== The records ==
○ ○ ○

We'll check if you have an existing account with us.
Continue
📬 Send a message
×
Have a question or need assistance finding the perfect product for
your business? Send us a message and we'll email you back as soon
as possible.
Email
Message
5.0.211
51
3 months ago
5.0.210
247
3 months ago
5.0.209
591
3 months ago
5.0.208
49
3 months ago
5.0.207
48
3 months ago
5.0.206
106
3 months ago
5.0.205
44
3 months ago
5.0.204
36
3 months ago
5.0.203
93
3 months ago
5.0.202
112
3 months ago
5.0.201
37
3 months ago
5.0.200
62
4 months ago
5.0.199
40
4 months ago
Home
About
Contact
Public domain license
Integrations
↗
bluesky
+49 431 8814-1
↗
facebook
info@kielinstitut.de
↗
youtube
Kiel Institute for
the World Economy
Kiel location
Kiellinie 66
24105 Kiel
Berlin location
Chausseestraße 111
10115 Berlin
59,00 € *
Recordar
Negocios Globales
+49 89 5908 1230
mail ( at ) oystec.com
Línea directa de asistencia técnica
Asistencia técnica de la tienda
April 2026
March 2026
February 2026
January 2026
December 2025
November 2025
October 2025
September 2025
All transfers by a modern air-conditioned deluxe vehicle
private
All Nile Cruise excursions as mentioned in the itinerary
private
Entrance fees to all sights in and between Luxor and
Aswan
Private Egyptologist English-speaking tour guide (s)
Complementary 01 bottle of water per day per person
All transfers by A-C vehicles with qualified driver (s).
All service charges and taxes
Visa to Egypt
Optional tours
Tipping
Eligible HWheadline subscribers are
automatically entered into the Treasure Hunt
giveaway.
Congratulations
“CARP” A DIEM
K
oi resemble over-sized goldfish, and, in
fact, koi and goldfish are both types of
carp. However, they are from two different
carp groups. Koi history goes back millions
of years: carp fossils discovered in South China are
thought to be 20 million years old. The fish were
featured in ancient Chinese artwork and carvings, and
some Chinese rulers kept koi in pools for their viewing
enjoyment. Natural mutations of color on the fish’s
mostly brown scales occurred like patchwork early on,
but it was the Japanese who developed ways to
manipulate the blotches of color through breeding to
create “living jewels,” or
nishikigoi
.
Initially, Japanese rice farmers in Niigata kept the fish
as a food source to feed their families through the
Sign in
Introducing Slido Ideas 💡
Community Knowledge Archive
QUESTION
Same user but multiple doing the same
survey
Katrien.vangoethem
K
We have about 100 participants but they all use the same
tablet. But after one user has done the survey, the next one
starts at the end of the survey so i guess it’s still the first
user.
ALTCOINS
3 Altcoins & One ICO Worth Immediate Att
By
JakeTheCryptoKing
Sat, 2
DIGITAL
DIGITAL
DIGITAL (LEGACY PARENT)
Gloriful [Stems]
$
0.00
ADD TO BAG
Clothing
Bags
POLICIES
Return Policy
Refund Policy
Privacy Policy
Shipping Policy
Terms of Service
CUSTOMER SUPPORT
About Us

○ ○ ○

== What you are asked to do ==
Give all the rows again, substituting "guppies" for every "goldfish" and leaving everything else unchanged.

== Solved problem ==
We'll check if you have an existing account with us.
Continue
📬 Send a message
×
Have a question or need assistance finding the perfect product for
your business? Send us a message and we'll email you back as soon
as possible.
Email
Message
5.0.211
51
3 months ago
5.0.210
247
3 months ago
5.0.209
591
3 months ago
5.0.208
49
3 months ago
5.0.207
48
3 months ago
5.0.206
106
3 months ago
5.0.205
44
3 months ago
5.0.204
36
3 months ago
5.0.203
93
3 months ago
5.0.202
112
3 months ago
5.0.201
37
3 months ago
5.0.200
62
4 months ago
5.0.199
40
4 months ago
Home
About
Contact
Public domain license
Integrations
↗
bluesky
+49 431 8814-1
↗
facebook
info@kielinstitut.de
↗
youtube
Kiel Institute for
the World Economy
Kiel location
Kiellinie 66
24105 Kiel
Berlin location
Chausseestraße 111
10115 Berlin
59,00 € *
Recordar
Negocios Globales
+49 89 5908 1230
mail ( at ) oystec.com
Línea directa de asistencia técnica
Asistencia técnica de la tienda
April 2026
March 2026
February 2026
January 2026
December 2025
November 2025
October 2025
September 2025
All transfers by a modern air-conditioned deluxe vehicle
private
All Nile Cruise excursions as mentioned in the itinerary
private
Entrance fees to all sights in and between Luxor and
Aswan
Private Egyptologist English-speaking tour guide (s)
Complementary 01 bottle of water per day per person
All transfers by A-C vehicles with qualified driver (s).
All service charges and taxes
Visa to Egypt
Optional tours
Tipping
Eligible HWheadline subscribers are
automatically entered into the Treasure Hunt
giveaway.
Congratulations
“CARP” A DIEM
K
oi resemble over-sized guppies, and, in
fact, koi and guppies are both types of
carp. However, they are from two different
carp groups. Koi history goes back millions
of years: carp fossils discovered in South China are
thought to be 20 million years old. The fish were
featured in ancient Chinese artwork and carvings, and
some Chinese rulers kept koi in pools for their viewing
enjoyment. Natural mutations of color on the fish’s
mostly brown scales occurred like patchwork early on,
but it was the Japanese who developed ways to
manipulate the blotches of color through breeding to
create “living jewels,” or
nishikigoi
.
Initially, Japanese rice farmers in Niigata kept the fish
as a food source to feed their families through the
Sign in
Introducing Slido Ideas 💡
Community Knowledge Archive
QUESTION
Same user but multiple doing the same
survey
Katrien.vangoethem
K
We have about 100 participants but they all use the same
tablet. But after one user has done the survey, the next one
starts at the end of the survey so i guess it’s still the first
user.
ALTCOINS
3 Altcoins & One ICO Worth Immediate Att
By
JakeTheCryptoKing
Sat, 2
DIGITAL
DIGITAL
DIGITAL (LEGACY PARENT)
Gloriful [Stems]
$
0.00
ADD TO BAG
Clothing
Bags
POLICIES
Return Policy
Refund Policy
Privacy Policy
Shipping Policy
Terms of Service
CUSTOMER SUPPORT
About Us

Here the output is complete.